VBM, when considered with this in mind, can be said to be based on the very premise of antifragility. VBM entices companies to look at the entire picture, to base profitability on a more comprehensive and accurate measure of economic profitability (EVA), and to not consider its operations profitable until they can repay the cost of the capital employed to create those profits. When corporations pursue and achieve positive sustained improvements in EVA, they are well on their way to becoming antifragile.

A key component to understanding antifragility is to understand its relationship with time. Only time, and the accompanying Black Swans that it inevitably brings, can reveal whether a corporation is truly fragile or antifragile. VBM lives this principle out. What really matters at the core of VBM is not the absolute value created, but the directionality of value over time. Steady and sustained creation of value over time—a difficult feat to accomplish—provides evidence that a corporation is indeed antifragile.

Tail Risks and Black Swans

Black Swans, or tail-end risks, are rare events that bring cataclysmic changes and disproportionally large volatility. Due to their rarity, they are difficult, if not impossible, to accurately predict beforehand on a consistent basis. Because of the difficulty of predicting them, antifragility becomes paramount to being able to survive and exploit the volatility brought on by these Black Swans.

If the 2008 financial crisis and 2019–20 coronavirus have taught us anything at the corporate level, it is that corporate strategy must acknowledge the downside risks of Black Swans to corporate viability and build antifragile systems that can thrive under volatile conditions. EVA, as a tool for capital allocation, is uniquely positioned to complement value-oriented strategy in mitigating Black Swan downside risk.

We like to say that EVA has a memory since capital previously employed does not get written off or discarded, but instead must earn a return. This is an advantage EVA has over Free Cash Flow, since in the latter, the bulk of the capital employed flows through at the beginning of the project, while with EVA, capital is charged a rental fee throughout the life investment.  Therefore, it is much easier to hold people and units accountable for capital employed with EVA.  It is also this characteristic of EVA that pushes companies to redeploy capital if it is not earning an appropriate return.

When a company is faced with the decision of taking capital out of an underperforming initiative and allocating it to projects with higher probability of creating value, it is more incentivized to do so.
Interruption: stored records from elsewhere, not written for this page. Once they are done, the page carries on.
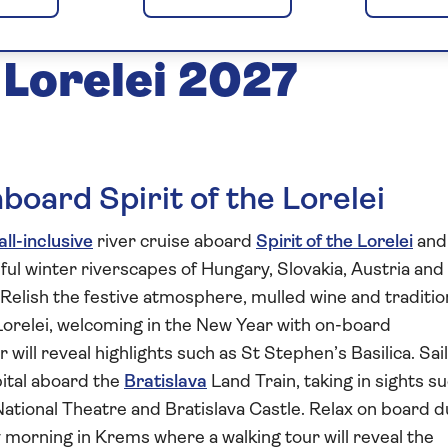
nd New Year on
e Lorelei 2027
board Spirit of the Lorelei
all-inclusive
river cruise aboard
Spirit of the Lorelei
and
ul winter riverscapes of Hungary, Slovakia, Austria and
 Relish the festive atmosphere, mulled wine and traditio
Lorelei, welcoming in the New Year with on-board
r will reveal highlights such as St Stephen’s Basilica. Sail
pital aboard the
Bratislava
Land Train, taking in sights s
National Theatre and Bratislava Castle. Relax on board d
orning in Krems where a walking tour will reveal the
The fact that projects are continuously re-assessed for their continued value creation means that EVA allows corporations to pivot quickly and efficiently toward new value creating directions.

Sacrificing Resiliency on the Altar of “Efficiency”

Cutting corners to temporarily (seemingly) boost metrics and failing to envision second- and third-order consequences turn antifragile corporations into fragile ones. Perhaps the expense of maintaining that machinery will lower this year’s EBITDA, but skimping on that repair will destroy more value from the capital you had previously allocated toward that asset and expose you to serious trouble should another unforeseen problem arise at the same time.  

Often what appears to be an optimization in efficiency is in reality the removal of an important and necessary component of a system’s antifragility mechanism. By implementing VBM and thus ensuring that management has skin in the game, decisions that diminish resiliency and lead to such catastrophic, systemic failures brought on by Black Swans are mitigated, since decision makers know that they will be held accountable.

Conclusion

Taleb has contributed a great deal to our understanding of fragility, risk, and optionality in many spheres of life. His lessons are becoming ever more important as the coronavirus has unmasked the fragility of many systems, economies, and corporations. VBM with EVA at its core will enhance the very antifragile characteristics that corporations need not only to survive, but to thrive off of volatility and uncertainty in the marketplace.